“Remembering Jackie Robinson” by Peter Dreier

In ” Remembering Jackie Robinson” by Peter Dreier we get to learn a little bit more about the time when Robinson was hired to play for the Brooklyn Dodgers and after. In other words, temporal context is shown in this article. According to Dreier, baseball integration was, in some way,  the beginning of the civil rights movement. “You’ll never know what you and Jackie and Roy did to make it possible to do my job” were the words said to the pitcher of the Dodgers Don Newcombe by Martin Luther King Jr. The article continuous with Dreier talking about the Dodgers manager Branch Rickey and how he wanted to integrate a black baseball player for his team in order to break the color line barrier in that sport and how he decided to choose Robinson. Robinson’s integration to the major league baseball created a change since many more follow. According to the article the Dodgers hired more black players who helped the team in a positive way.

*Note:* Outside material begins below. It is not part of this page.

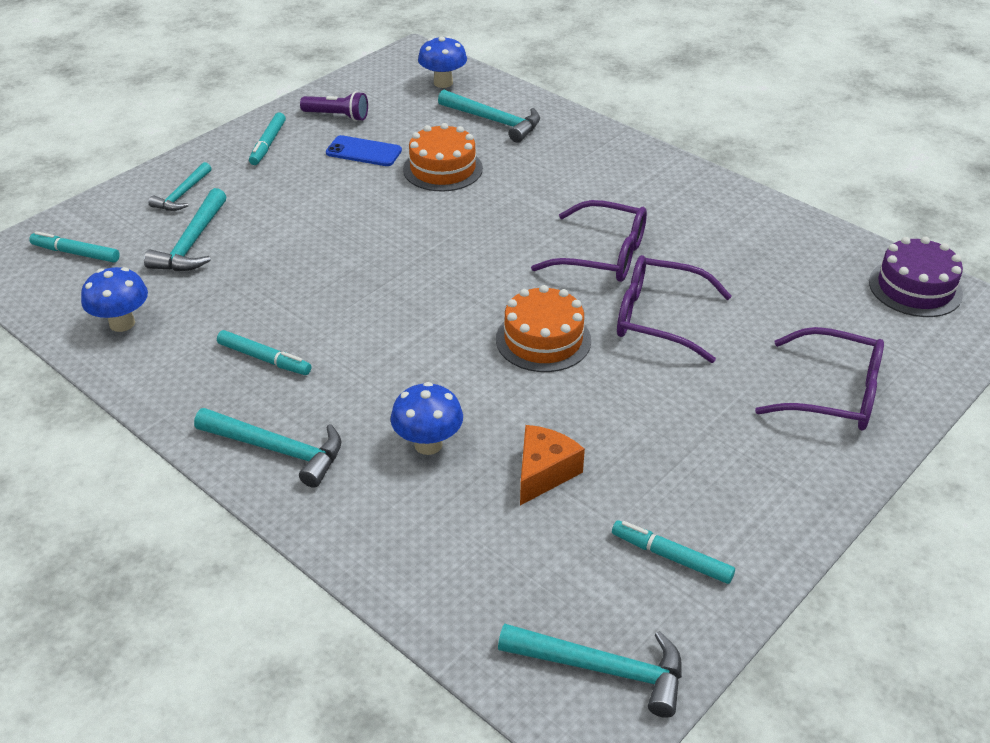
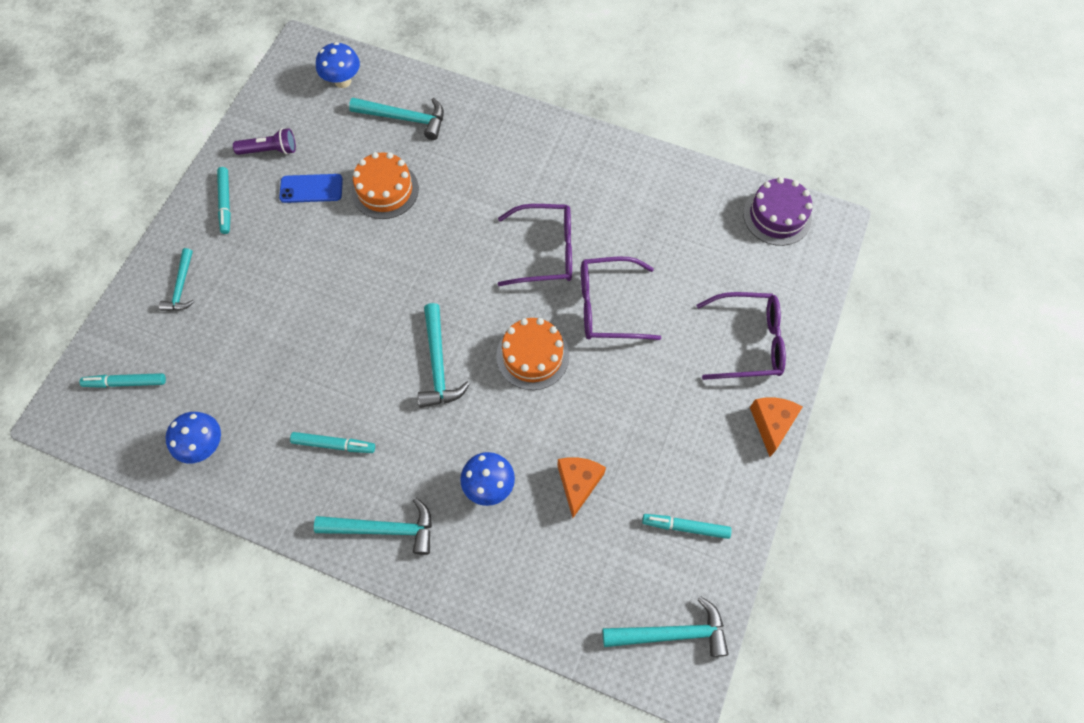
camera: 20 degrees left, 25 degrees up
(192, 243) = (217, 340): turquoise hammer -> turquoise hammer (438, 364)
(837, 482) = (771, 424): none -> orange cheese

In 1953 only six out of the sixteen major league teams had black players but in 1959, the Boston Red Sox which were the last team to integrate black players, hired their first player. The author of the article also adds that in 1975 the Cleveland Indians hired the first black manager and in 1997 there were a total of four managers. In the motion picture “42” only the first 18 months of Jackie’s life after being hire for the Dodgers are displayed, but with this article we could see that more important things happened after those events.